Per il resto anche sulle competenze Occhiuto sembra avere le idee chiare. «Per quanto riguarda le materie delegate, ho già detto al ministro Calderoli che su questo tema noi accettiamo la sfida col governo. Faccio un esempio molto attuale, quello sull’energia. La mia Regione produce molta più energia rispetto a quella che consuma, ma i miei cittadini pagano le bollette elettriche allo stesso modo dei cittadini di altre Regioni che producono meno energia. Eppure produciamo una percentuale molto più alta di energia da fonti rinnovabili e dall’idroelettrico. Perché la mia Regione non può, dunque, tenere per sé i maggiori introiti fiscali derivanti da una maggiore produzione di energia alternativa? Se io domani dovessi ricevere un gruppo industriale che vuole realizzare un grande impianto eolico offshore, visto che la Calabria è una Regione molto esposta al vento, io dovrei convincere le popolazioni a ospitare quell’impianto. È una cosa complessa, difficile, lo faccio perché è giusto per il Paese, ma sarebbe ancora più giusto che i cittadini avessero dei vantaggi concreti. Se non si interviene in questo modo, dando appunto dei vantaggi ai territori che investono sulle rinnovabili, non ci può essere un reale incentivo allo sviluppo dell’energia pulita», ha sottolineato il governatore Occhiuto.

Una dichiarazione che ha mandato in brodo di giuggiole il ministro Calderoli. «Il presidente Occhiuto - disse - è riuscito a dare un'interpretazione vera all'autonomia differenziata e ai vantaggi che possono arrivare per ogni territorio».

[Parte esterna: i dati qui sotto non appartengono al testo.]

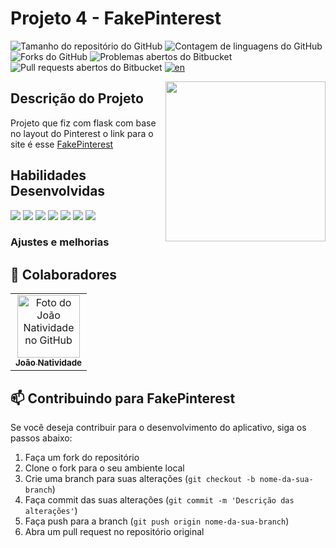 # Projeto 4 - FakePinterest

![Tamanho do repositório do GitHub](https://img.shields.io/github/repo-size/joaosnet/Projeto4Fakepinterest?style=for-the-badge)
![Contagem de linguagens do GitHub](https://img.shields.io/github/languages/count/joaosnet/Projeto4Fakepinterest?style=for-the-badge)
![Forks do GitHub](https://img.shields.io/github/forks/joaosnet/Projeto4Fakepinterest?style=for-the-badge)
![Problemas abertos do Bitbucket](https://img.shields.io/bitbucket/issues/joaosnet/Projeto4Fakepinterest?style=for-the-badge)
![Pull requests abertos do Bitbucket](https://img.shields.io/bitbucket/pr-raw/joaosnet/Projeto4Fakepinterest?style=for-the-badge)
[![en](https://img.shields.io/badge/lang-en-red.svg)](https://github.com/joaosnet/Projeto4Fakepinterest/blob/master/README.md)

<img align="right" height="256" src="https://github.com/joaosnet/Projeto4Fakepinterest/blob/main/images/1_APP.png"/>

## Descrição do Projeto

Projeto que fiz com flask com base no layout do Pinterest o link para o site é esse [FakePinterest](https://projeto4fakepinterest.onrender.com)

## Habilidades Desenvolvidas
<img src="https://img.shields.io/badge/Python-3776AB?style=for-the-badge&logo=python&logoColor=white" /> <img src="https://img.shields.io/badge/Flask-000000?style=for-the-badge&logo=flask&logoColor=white" /> <img src="https://img.shields.io/badge/Bootstrap-563D7C?style=for-the-badge&logo=bootstrap&logoColor=white" /> <img src="https://img.shields.io/badge/Tailwind_CSS-38B2AC?style=for-the-badge&logo=tailwind-css&logoColor=white" /> <img src="https://img.shields.io/badge/HTML-239120?style=for-the-badge&logo=html5&logoColor=white" /> <img src="https://img.shields.io/badge/CSS-239120?style=for-the-badge&logo=css3&logoColor=white" /> <img src="https://img.shields.io/badge/PostgreSQL-316192?style=for-the-badge&logo=postgresql&logoColor=white" />

### Ajustes e melhorias


## 🤝 Colaboradores

<table>
  <tr>
    <td align="center">
      <a href="https://www.instagram.com/jaonativi/" title="Gerente de Projetos Desenvolvedor Backend">
        <img src="https://avatars.githubusercontent.com/u/87316339?v=4" width="100px;" alt="Foto do João Natividade no GitHub"/><br>
        <sub>
          <b>João Natividade</b>
        </sub>
      </a>
    </td>
  </tr>
</table>



## 📫 Contribuindo para FakePinterest

Se você deseja contribuir para o desenvolvimento do aplicativo, siga os passos abaixo:

1. Faça um fork do repositório
2. Clone o fork para o seu ambiente local
3. Crie uma branch para suas alterações (`git checkout -b nome-da-sua-branch`)
4. Faça commit das suas alterações (`git commit -m 'Descrição das alterações'`)
5. Faça push para a branch (`git push origin nome-da-sua-branch`)
6. Abra um pull request no repositório original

«Un applauso a Roberto Occhiuto perché questo percorso può portare a maggiori competenze, e anche risorse sulla base delle intese sottoscritte, sul proprio territorio - aggiunge - Mi auguro che questa riflessione venga approfondita e che possa coinvolgere tutte le Regioni del Sud. Ho sentito anche il presidente siciliano Renato Schifani, che può dare anche il suo apporto da presidente di una regione come la sua a statuto speciale, dunque con una prassi già consolidata: lo incontrerò non appena avranno espletato i loro impegni regionali».

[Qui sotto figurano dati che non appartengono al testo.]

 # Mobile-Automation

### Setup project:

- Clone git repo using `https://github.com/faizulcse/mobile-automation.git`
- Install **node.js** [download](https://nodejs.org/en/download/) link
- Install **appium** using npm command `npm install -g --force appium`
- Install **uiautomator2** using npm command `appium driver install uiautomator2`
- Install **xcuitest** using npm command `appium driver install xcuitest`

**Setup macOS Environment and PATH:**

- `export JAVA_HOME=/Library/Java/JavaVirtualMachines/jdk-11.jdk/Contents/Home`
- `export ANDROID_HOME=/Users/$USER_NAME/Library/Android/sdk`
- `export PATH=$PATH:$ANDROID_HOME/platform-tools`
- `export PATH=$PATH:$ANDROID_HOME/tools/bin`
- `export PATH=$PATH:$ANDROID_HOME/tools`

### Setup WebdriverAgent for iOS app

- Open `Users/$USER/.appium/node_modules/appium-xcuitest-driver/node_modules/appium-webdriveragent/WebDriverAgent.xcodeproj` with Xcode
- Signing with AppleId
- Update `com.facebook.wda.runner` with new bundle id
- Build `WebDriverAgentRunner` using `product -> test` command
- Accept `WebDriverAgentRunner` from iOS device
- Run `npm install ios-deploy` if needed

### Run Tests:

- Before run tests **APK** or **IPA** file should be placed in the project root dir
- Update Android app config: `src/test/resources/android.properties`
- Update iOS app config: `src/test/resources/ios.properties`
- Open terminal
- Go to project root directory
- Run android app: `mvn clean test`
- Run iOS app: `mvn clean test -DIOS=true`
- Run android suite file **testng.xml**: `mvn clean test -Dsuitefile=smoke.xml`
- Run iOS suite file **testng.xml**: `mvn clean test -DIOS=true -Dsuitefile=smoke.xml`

Non tutti, però, sono così entusiasti. «Pieno sostegno all’appello alle Regioni del Sud, lanciato dal governatore della Campania Vincenzo De Luca, per bloccare il ddl sull’autonomia differenziata che domani il ministro Calderoli illustrerà alla Conferenza Stato-Regioni». Ad affermarlo è il capogruppo del Pd in Consiglio regionale, Mimmo Bevacqua, che così prosegue: «Ci sarebbe piaciuto, così come avevamo richiesto in Consiglio regionale, che l’iniziativa fosse partita dalla Calabria e dal presidente Occhiuto, ma adesso serve un impegno comune da parte delle Regioni del Sud per bloccare la cosiddetta “secessione dei ricchi” che andrebbe a favorire ancora le Regioni settentrionali».

«Le Regioni del Sud – conclude Bevacqua – devono essere unite per bloccare un disegno di legge ingiusto che rischia di creare soltanto confusione e che continua a penalizzare il Meridione che, invece, dovrebbe essere al centro delle attenzioni del governo Meloni con investimenti e interventi idonei a recuperare il gap con il resto del Paese. Ricordo, infine, che l'intera opposizione aveva richiesto sul tema un Consiglio regionale ad hoc che ci auguriamo venga convocato entro la fine del mese per come concordato in sede di Conferenza dei capigruppo».

Invece, il deputato calabrese di Fdi Alfredo Antoniozzi rimarca quanto il presidente Meloni ha ribadito nel giorno dell'insediamento: «L'autonomia differenziata sì farà ma con un equilibrio armonico tra nord e sud e secondo un quadro di coesione nazionale. La garanzia data dal presidente Meloni è quella più sicura e conferma l'idea di un federalismo basato, però, su un quadro generale di coesione. Peraltro - conclude Antoniozzi - il presidente Meloni ha parlato di autonomia parallelamente alla riforma presidenziale che gli italiani invocano e che darebbe modernità alla nostra nazionea».
Insomma la partita dell’autonomia differenziata è appena partita.